Chiari malformations constitute a group of anatomic anomalies that involve the brainstem and cerebellum.
Chiari malformations are divided into four groups:
- Chiari I constitutes descent of the cerebellar tonsils through the foramen magnum (hole in the base of the skull) into the upper cervical canal. Chiari I malformations are associated with a high incidence of skeletal abnormalities of the cervical spine and cranio-vertebral junction. These include basilar impression, atlanto-occipital fusion, and Klippel-Feil syndrome. Often there is associated hydromyelia (a dilated fluid cavity in the spinal cord) with Chiari I.
- Chiari II malformations constitute descent of the inferior vermis and cerebellar hemispheres through the foramen magnum with a displacement of the brainstem. This is the most frequent form of Chiari malformation, also named the Arnold-Chiari malformation. It is associated with spina bifida and hydrocephalus is present in more than 70% of cases.
- Chiari III malformation is characterized by a downward displacement of the medulla and herniation of part of the cerebellum in an occipital, cervical or occipital-cervical meningocele. Sometimes part of the hindbrain is also herniated. This is associated with hydrocephalus half the time.
- Chiari IV is the least frequent form of Chiari malformation, characterized by a lack of growth of the cerebellar hemispheres.
The symptoms and signs of a Chiari malformation are related to the compression of the brainstem caused by displacement of the cerebellar tonsils and hindbrain.
The most common symptom is headache, which is occurs in the back of the head and the neck, and is increased by coughing or sneezing. In infants and children, headaches may manifest as irritability or crying, and the pain may be associated with arching of the neck in a hyperextended posture.
Depending on the type of Chiari malformation, symptoms may begin in infancy, childhood, or adulthood. Chiari I is usually seen in adults. Chiari II is commonly diagnosed in children.
Symptoms from the associated hydromyelia can include weakness and numbness in the hands and arms. If untreated, this can progress to severe weakness and atrophy of the arms, sensory loss, and spasticity of the legs.

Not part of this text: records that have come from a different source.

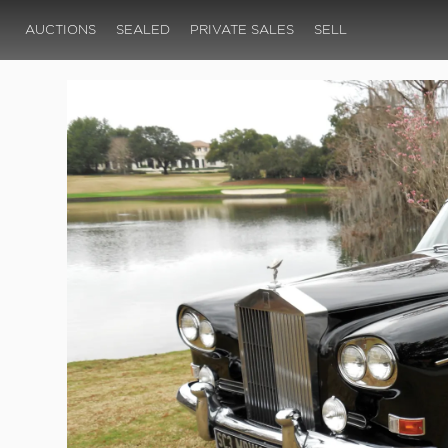
AUCTIONS
SEALED
PRIVATE SALES
SELL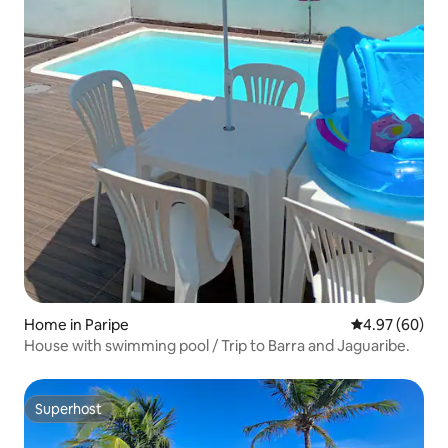
Home in Paripe
4.97 out of 5 
4.97 (60)
House with swimming pool / Trip to Barra and Jaguaribe.
Superhost
Superhost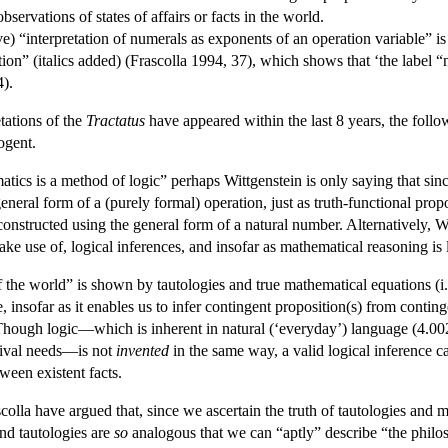
servations of states of affairs or facts in the world.
ive) “interpretation of numerals as exponents of an operation variable” i
ion” (italics added) (Frascolla 1994, 37), which shows that ‘the label “n
4).
etations of the
Tractatus
have appeared within the last 8 years, the foll
ogent.
atics is a method of logic” perhaps Wittgenstein is only saying that sin
general form of a (purely formal) operation, just as truth-functional pro
constructed using the general form of a natural number. Alternatively,
make use of, logical inferences, and insofar as mathematical reasoning is
 of the world” is shown by tautologies and true mathematical equations (
 insofar as it enables us to infer contingent proposition(s) from conting
 Though logic—which is inherent in natural (‘everyday’) language (4.0
vival needs—is not
invented
in the same way, a valid logical inference c
ween existent facts.
colla have argued that, since we ascertain the truth of tautologies and m
and tautologies are
so
analogous that we can “aptly” describe “the philos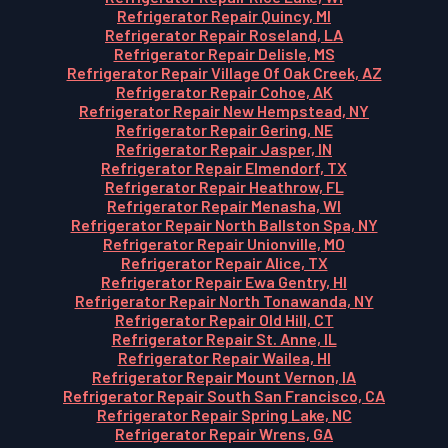
Refrigerator Repair Quincy, MI
Refrigerator Repair Roseland, LA
Refrigerator Repair Delisle, MS
Refrigerator Repair Village Of Oak Creek, AZ
Refrigerator Repair Cohoe, AK
Refrigerator Repair New Hempstead, NY
Refrigerator Repair Gering, NE
Refrigerator Repair Jasper, IN
Refrigerator Repair Elmendorf, TX
Refrigerator Repair Heathrow, FL
Refrigerator Repair Menasha, WI
Refrigerator Repair North Ballston Spa, NY
Refrigerator Repair Unionville, MO
Refrigerator Repair Alice, TX
Refrigerator Repair Ewa Gentry, HI
Refrigerator Repair North Tonawanda, NY
Refrigerator Repair Old Hill, CT
Refrigerator Repair St. Anne, IL
Refrigerator Repair Wailea, HI
Refrigerator Repair Mount Vernon, IA
Refrigerator Repair South San Francisco, CA
Refrigerator Repair Spring Lake, NC
Refrigerator Repair Wrens, GA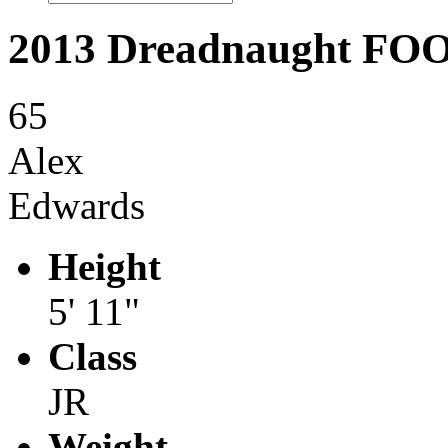
2013 Dreadnaught F
65
Alex
Edwards
Height
5' 11"
Class
JR
Weight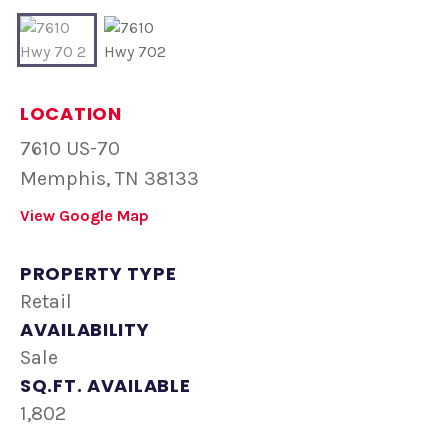
LOCATION
7610 US-70
Memphis, TN 38133
View Google Map
PROPERTY TYPE
Retail
AVAILABILITY
Sale
SQ.FT. AVAILABLE
1,802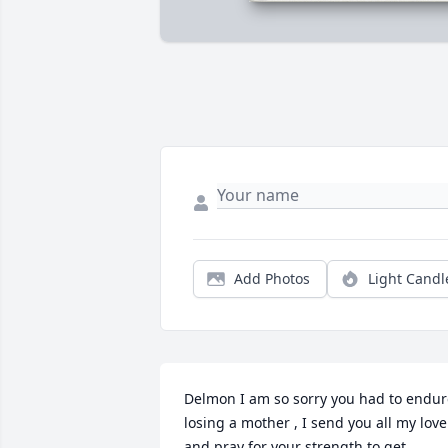
Add Photos
Light Candl
Delmon I am so sorry you had to endur
losing a mother , I send you all my love 
and pray for your strength to get 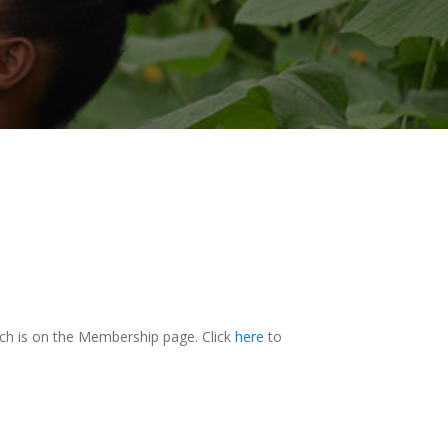
h is on the Membership page. Click
here
to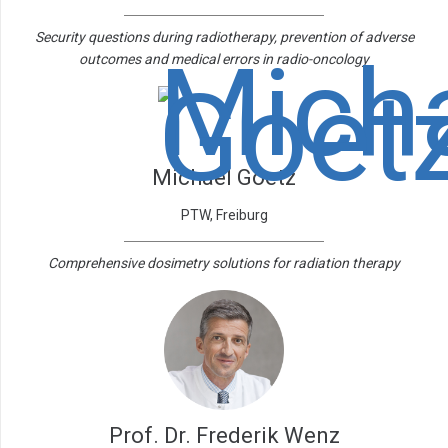
Security questions during radiotherapy, prevention of adverse
outcomes and medical errors in radio-oncology
Michael Goetz
PTW, Freiburg
Comprehensive dosimetry solutions for radiation therapy
Prof. Dr. Frederik Wenz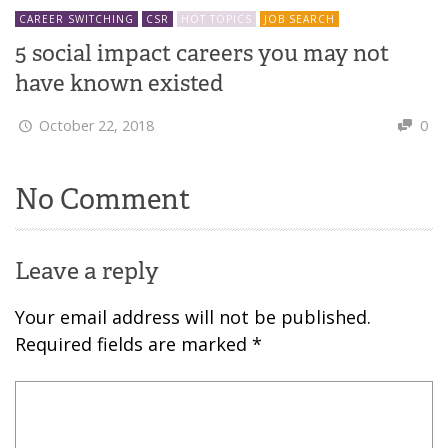
CAREER SWITCHING
CSR
HOT TOPICS
JOB SEARCH
5 social impact careers you may not
have known existed
October 22, 2018
0
No Comment
Leave a reply
Your email address will not be published.
Required fields are marked
*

Symptoms of progressive brain impairment may include dizziness, an impaired ability to coordinate movement, double vision, and involuntary, rapid, downward eye movements.
A thorough history and physical, including an extensive neurological examination, is the first step in diagnosing Chiari malformation. MRI studies of the brain and cervical spine provide the most accurate method of diagnosing Chiari malformation and/or hydromyelia.

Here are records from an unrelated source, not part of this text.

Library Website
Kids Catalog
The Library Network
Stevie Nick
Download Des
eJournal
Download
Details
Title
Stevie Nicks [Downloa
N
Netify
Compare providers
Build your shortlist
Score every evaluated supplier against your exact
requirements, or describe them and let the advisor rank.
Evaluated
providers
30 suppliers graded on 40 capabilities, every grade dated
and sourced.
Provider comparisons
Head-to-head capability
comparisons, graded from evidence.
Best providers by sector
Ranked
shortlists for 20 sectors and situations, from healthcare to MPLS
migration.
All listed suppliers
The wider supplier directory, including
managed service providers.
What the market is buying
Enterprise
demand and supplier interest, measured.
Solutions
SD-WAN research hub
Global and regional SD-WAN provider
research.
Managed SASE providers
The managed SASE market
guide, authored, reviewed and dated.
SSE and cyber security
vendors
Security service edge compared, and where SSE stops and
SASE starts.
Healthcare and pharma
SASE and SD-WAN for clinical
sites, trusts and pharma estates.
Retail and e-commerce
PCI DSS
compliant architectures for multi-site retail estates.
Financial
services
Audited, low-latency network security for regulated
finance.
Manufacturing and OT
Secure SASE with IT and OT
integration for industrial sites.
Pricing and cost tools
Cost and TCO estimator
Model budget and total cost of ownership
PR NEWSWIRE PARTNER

The treatment of Chiari Malformation and associated anomalies is controversial because of incomplete understanding of the pathogenesis of this condition.
The most common treatment involves decompression of the malformation by removing the overlying bone. This is called a subocciptal craniectomy and upper cervical laminectomy.
- The procedure involves an incision in the back of the head and neck to expose the skull and cervical spine.
- Part of the base of the skull (foramen magnum) and the back (lamina) of the upper cervical vertebrae are removed to create extra room for the displaced brain.
- The covering over the brain, called the dura, is then opened and enlarged with a patch graft. This generally relieves any pressure on the brainstem and restores normal cerebrospinal fluid flow.